Stored dataset items:
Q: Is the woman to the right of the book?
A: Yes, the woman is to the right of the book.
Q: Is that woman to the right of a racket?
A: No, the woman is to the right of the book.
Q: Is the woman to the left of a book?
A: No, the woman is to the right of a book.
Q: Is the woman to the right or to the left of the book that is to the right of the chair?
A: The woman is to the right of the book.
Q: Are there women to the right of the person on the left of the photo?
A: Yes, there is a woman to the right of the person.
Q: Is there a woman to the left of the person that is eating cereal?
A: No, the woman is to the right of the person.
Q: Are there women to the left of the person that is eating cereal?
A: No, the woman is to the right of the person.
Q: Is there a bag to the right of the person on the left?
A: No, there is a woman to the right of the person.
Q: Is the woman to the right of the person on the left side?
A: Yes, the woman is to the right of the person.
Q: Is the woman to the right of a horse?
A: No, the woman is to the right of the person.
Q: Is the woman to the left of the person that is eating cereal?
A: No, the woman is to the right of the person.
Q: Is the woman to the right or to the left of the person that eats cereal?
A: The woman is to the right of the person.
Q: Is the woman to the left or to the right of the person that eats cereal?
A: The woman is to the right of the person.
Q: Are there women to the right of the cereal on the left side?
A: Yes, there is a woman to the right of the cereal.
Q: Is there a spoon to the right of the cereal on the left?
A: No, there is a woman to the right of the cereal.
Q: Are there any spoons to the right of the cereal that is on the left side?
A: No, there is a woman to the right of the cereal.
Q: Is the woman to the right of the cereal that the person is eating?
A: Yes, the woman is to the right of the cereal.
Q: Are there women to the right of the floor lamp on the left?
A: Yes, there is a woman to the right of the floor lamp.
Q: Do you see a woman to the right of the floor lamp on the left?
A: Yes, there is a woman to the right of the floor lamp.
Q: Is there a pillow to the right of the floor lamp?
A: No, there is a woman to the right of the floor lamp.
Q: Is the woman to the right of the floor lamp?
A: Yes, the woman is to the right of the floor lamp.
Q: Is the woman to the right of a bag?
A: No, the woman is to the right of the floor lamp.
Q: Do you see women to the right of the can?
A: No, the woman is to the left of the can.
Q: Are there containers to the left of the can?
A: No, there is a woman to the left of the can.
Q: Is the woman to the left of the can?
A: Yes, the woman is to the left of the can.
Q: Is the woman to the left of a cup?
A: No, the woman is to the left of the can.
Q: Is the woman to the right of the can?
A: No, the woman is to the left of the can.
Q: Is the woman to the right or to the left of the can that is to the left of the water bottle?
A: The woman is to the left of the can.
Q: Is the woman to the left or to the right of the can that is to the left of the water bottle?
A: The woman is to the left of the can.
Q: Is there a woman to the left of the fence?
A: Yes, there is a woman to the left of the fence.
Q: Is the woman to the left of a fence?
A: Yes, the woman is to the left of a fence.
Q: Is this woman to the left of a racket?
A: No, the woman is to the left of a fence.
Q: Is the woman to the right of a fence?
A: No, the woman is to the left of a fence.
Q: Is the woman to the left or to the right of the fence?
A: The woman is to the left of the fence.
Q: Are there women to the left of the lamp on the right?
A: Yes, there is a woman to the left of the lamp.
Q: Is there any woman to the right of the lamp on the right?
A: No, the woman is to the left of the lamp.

> _Set task_: Repeat the material in full, exactly as it stands.

> _Written reply_:
Q: Is the woman to the right of the book?
A: Yes, the woman is to the right of the book.
Q: Is that woman to the right of a racket?
A: No, the woman is to the right of the book.
Q: Is the woman to the left of a book?
A: No, the woman is to the right of a book.
Q: Is the woman to the right or to the left of the book that is to the right of the chair?
A: The woman is to the right of the book.
Q: Are there women to the right of the person on the left of the photo?
A: Yes, there is a woman to the right of the person.
Q: Is there a woman to the left of the person that is eating cereal?
A: No, the woman is to the right of the person.
Q: Are there women to the left of the person that is eating cereal?
A: No, the woman is to the right of the person.
Q: Is there a bag to the right of the person on the left?
A: No, there is a woman to the right of the person.
Q: Is the woman to the right of the person on the left side?
A: Yes, the woman is to the right of the person.
Q: Is the woman to the right of a horse?
A: No, the woman is to the right of the person.
Q: Is the woman to the left of the person that is eating cereal?
A: No, the woman is to the right of the person.
Q: Is the woman to the right or to the left of the person that eats cereal?
A: The woman is to the right of the person.
Q: Is the woman to the left or to the right of the person that eats cereal?
A: The woman is to the right of the person.
Q: Are there women to the right of the cereal on the left side?
A: Yes, there is a woman to the right of the cereal.
Q: Is there a spoon to the right of the cereal on the left?
A: No, there is a woman to the right of the cereal.
Q: Are there any spoons to the right of the cereal that is on the left side?
A: No, there is a woman to the right of the cereal.
Q: Is the woman to the right of the cereal that the person is eating?
A: Yes, the woman is to the right of the cereal.
Q: Are there women to the right of the floor lamp on the left?
A: Yes, there is a woman to the right of the floor lamp.
Q: Do you see a woman to the right of the floor lamp on the left?
A: Yes, there is a woman to the right of the floor lamp.
Q: Is there a pillow to the right of the floor lamp?
A: No, there is a woman to the right of the floor lamp.
Q: Is the woman to the right of the floor lamp?
A: Yes, the woman is to the right of the floor lamp.
Q: Is the woman to the right of a bag?
A: No, the woman is to the right of the floor lamp.
Q: Do you see women to the right of the can?
A: No, the woman is to the left of the can.
Q: Are there containers to the left of the can?
A: No, there is a woman to the left of the can.
Q: Is the woman to the left of the can?
A: Yes, the woman is to the left of the can.
Q: Is the woman to the left of a cup?
A: No, the woman is to the left of the can.
Q: Is the woman to the right of the can?
A: No, the woman is to the left of the can.
Q: Is the woman to the right or to the left of the can that is to the left of the water bottle?
A: The woman is to the left of the can.
Q: Is the woman to the left or to the right of the can that is to the left of the water bottle?
A: The woman is to the left of the can.
Q: Is there a woman to the left of the fence?
A: Yes, there is a woman to the left of the fence.
Q: Is the woman to the left of a fence?
A: Yes, the woman is to the left of a fence.
Q: Is this woman to the left of a racket?
A: No, the woman is to the left of a fence.
Q: Is the woman to the right of a fence?
A: No, the woman is to the left of a fence.
Q: Is the woman to the left or to the right of the fence?
A: The woman is to the left of the fence.
Q: Are there women to the left of the lamp on the right?
A: Yes, there is a woman to the left of the lamp.
Q: Is there any woman to the right of the lamp on the right?
A: No, the woman is to the left of the lamp.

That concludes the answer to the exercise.